Asked whether the city might end its evaluation of the project, Bell said that also is an option, then referred additional questions to City Attorney Pamela Thompson. The city could deny the project, even at this stage, for a number of reasons, Thompson said.
“One would be, at this juncture the application is languishing and in light of the inaction in the part of the developer, the city could simply deny it, on the basis it’s creating a lot of controversy and not moving forward,” she said.
Thompson also confirmed that the city has long held the option to deny the application based on the fact it would require a general plan amendment because the Cargill property is not zoned for housing. Asked whether the council might discuss flatly denying the project, Thompson said: “I can’t speak to that,” she said.
Reed, likewise, wouldn’t speculate on what the council might discuss, saying it would be “premature to comment on any hypothetical.”
No date has been set to submit the revised plan, he said.

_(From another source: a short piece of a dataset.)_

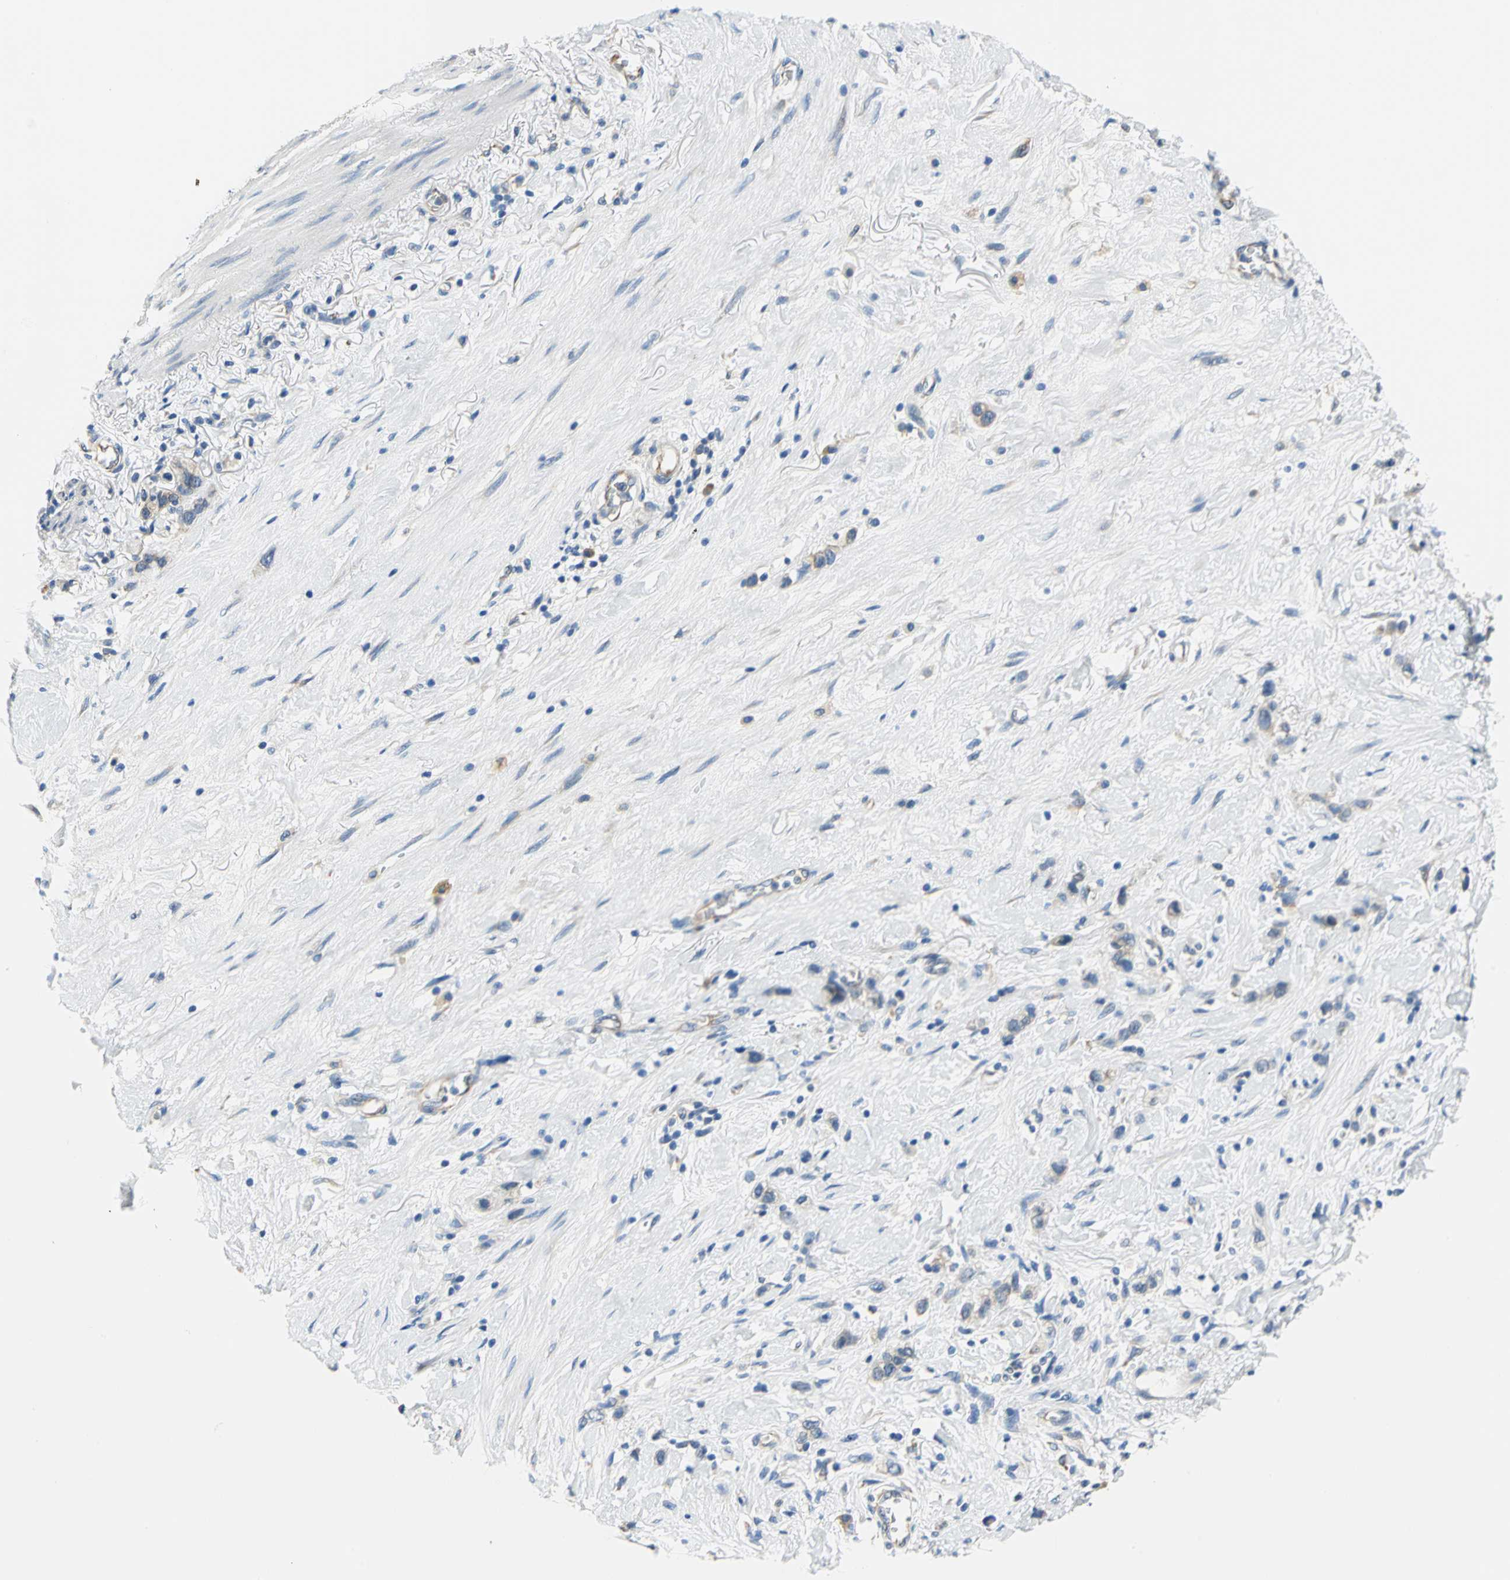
{"staining": {"intensity": "weak", "quantity": "25%-75%", "location": "cytoplasmic/membranous"}, "tissue": "stomach cancer", "cell_type": "Tumor cells", "image_type": "cancer", "snomed": [{"axis": "morphology", "description": "Normal tissue, NOS"}, {"axis": "morphology", "description": "Adenocarcinoma, NOS"}, {"axis": "morphology", "description": "Adenocarcinoma, High grade"}, {"axis": "topography", "description": "Stomach, upper"}, {"axis": "topography", "description": "Stomach"}], "caption": "Immunohistochemistry staining of stomach cancer, which exhibits low levels of weak cytoplasmic/membranous positivity in about 25%-75% of tumor cells indicating weak cytoplasmic/membranous protein staining. The staining was performed using DAB (brown) for protein detection and nuclei were counterstained in hematoxylin (blue).", "gene": "TRIM25", "patient": {"sex": "female", "age": 65}}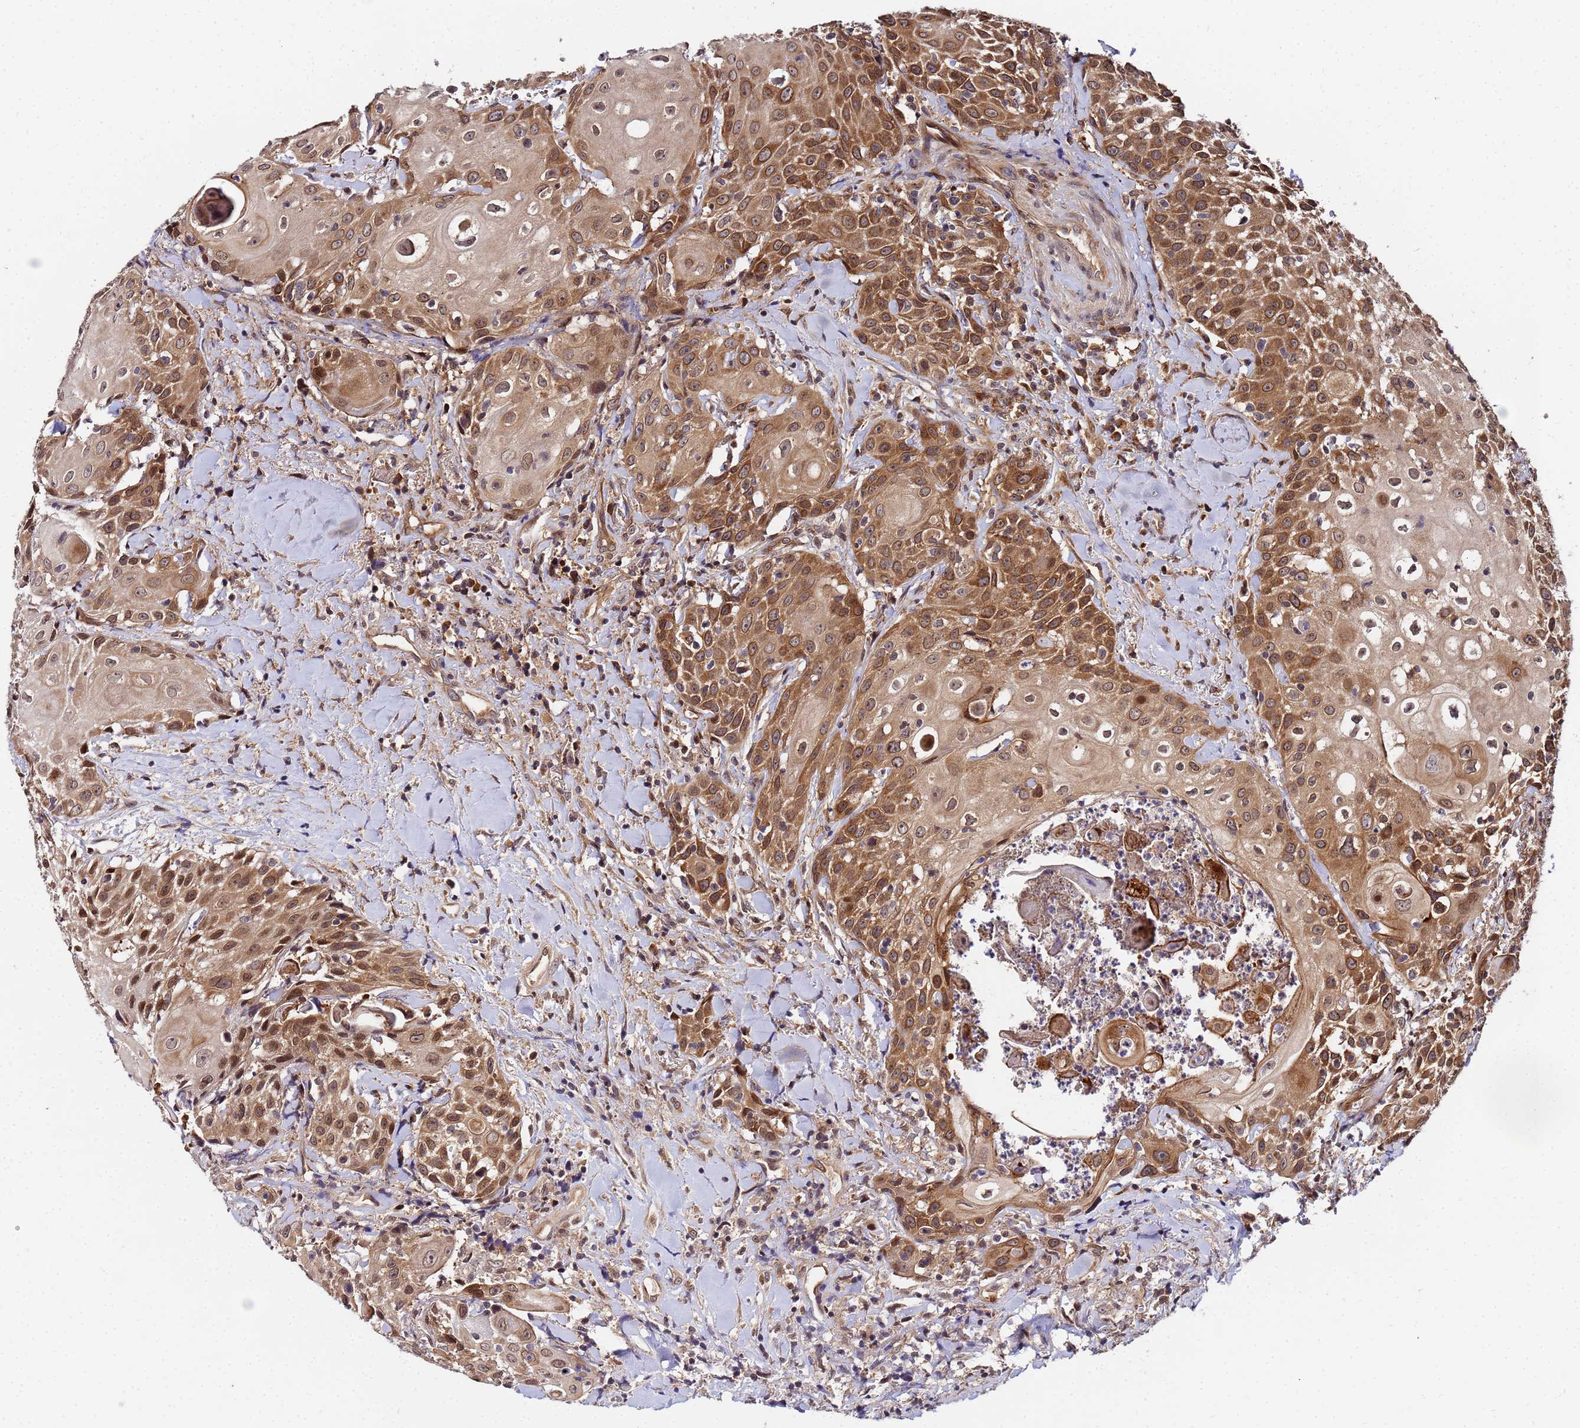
{"staining": {"intensity": "moderate", "quantity": ">75%", "location": "cytoplasmic/membranous,nuclear"}, "tissue": "head and neck cancer", "cell_type": "Tumor cells", "image_type": "cancer", "snomed": [{"axis": "morphology", "description": "Squamous cell carcinoma, NOS"}, {"axis": "topography", "description": "Oral tissue"}, {"axis": "topography", "description": "Head-Neck"}], "caption": "Head and neck cancer (squamous cell carcinoma) stained for a protein (brown) demonstrates moderate cytoplasmic/membranous and nuclear positive positivity in approximately >75% of tumor cells.", "gene": "UNC93B1", "patient": {"sex": "female", "age": 82}}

“It’s more important that we get a revised plan right than get it done fast,” Reed wrote.
David Lewis, executive director of the Oakland-based Save The Bay, a nonprofit that has long fought against the Saltworks plan, said even with more open space the development is not a good fit for the salt ponds site. The council shouldn’t waste any more time on evaluating the plan, he said.
“What they’re asking in the poll is really not a big change,” Lewis said. “They’re still trying to do massive development.”
The council decided to review its options after Council Member Rosanne Foust made an impassioned plea in favor of an advisory ballot measure last month.